On August 28, the government extended the import duty exemption on cotton to December 31 from the earlier announced September 30, 2025.

“At a time when the ongoing uncertainty surrounding the US tariff issue remains a major concern for India’s textile and apparel sector, the removal of the import duty on cotton can act as a huge confidence-booster by ensuring a crucial raw material like cotton is available at internationally competitive prices,” CITI Chairman Shri Ashwin Chandran said.

Shri Chandran said the need for such a measure has also arisen in the backdrop of indications that cotton production may decline this year, and fibre quality is expected to deteriorate due to unseasonal rainfall, increasing supply-side concerns. “The removal of import duty on cotton of all varieties will reduce the divergence between domestic and global prices and help restore the competitiveness of India’s spinning and textile industries,” he pointed out.

“Such a step would also ensure that the minimum support price (MSP) and other farmer-support mechanisms can function as intended without creating significant downstream price distortions,” the CITI Chairman added. During the current cotton season, the MSP of ‘Kapas’ has increased by nearly 8%.

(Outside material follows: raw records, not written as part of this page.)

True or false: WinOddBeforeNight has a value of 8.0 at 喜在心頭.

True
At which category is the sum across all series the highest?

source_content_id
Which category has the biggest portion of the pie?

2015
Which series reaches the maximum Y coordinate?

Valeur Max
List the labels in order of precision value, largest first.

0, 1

Incidentally, CITI, along with other industry bodies, has raised the issue of the removal of import duty on cotton at the stakeholder meeting held under the aegis of the Committee on Cotton Production and Consumption for the cotton season 2025-26 on December 8, 2025.

During the last 10 cotton seasons, the average import of cotton in India has been about 2 million bales, which is around 6% of the average production. Most imports cater to the specific requirements of specialised cotton or are linked to back-to-back arrangements by the industry with brands.

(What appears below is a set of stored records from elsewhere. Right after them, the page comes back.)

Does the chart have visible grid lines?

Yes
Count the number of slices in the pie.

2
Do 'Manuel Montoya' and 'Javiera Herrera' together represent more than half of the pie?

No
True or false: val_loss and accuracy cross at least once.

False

One of the biggest generators of jobs and livelihoods, the textile and apparel sector is currently facing a huge headwind in the form of the 50% US tariff, effective August 27, 2025. The US is the single-largest market for India’s textile and apparel exports, contributing almost 28% to the overall revenue of the country’s textile and apparel exporters. India’s textile and apparel exports to the US were valued at nearly $11 billion in the financial year 2024-25.

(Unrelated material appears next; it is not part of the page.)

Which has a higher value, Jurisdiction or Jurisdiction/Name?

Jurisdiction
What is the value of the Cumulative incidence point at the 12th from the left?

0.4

The impact of the 50% US tariff has already been seen in India’s export data for October 2025. The sharp drop in Indian textile and apparel exports in October 2025 is largely attributable to the high US tariff. Textile exports in October 2025 fell 12.92% compared to October 2024. Apparel exports declined 12.88% during the same period.

The challenge for India’s textile and apparel sector has been further enhanced by Mexico’s recent decision to impose a 50% tariff on Indian goods. India does not have an FTA with Mexico.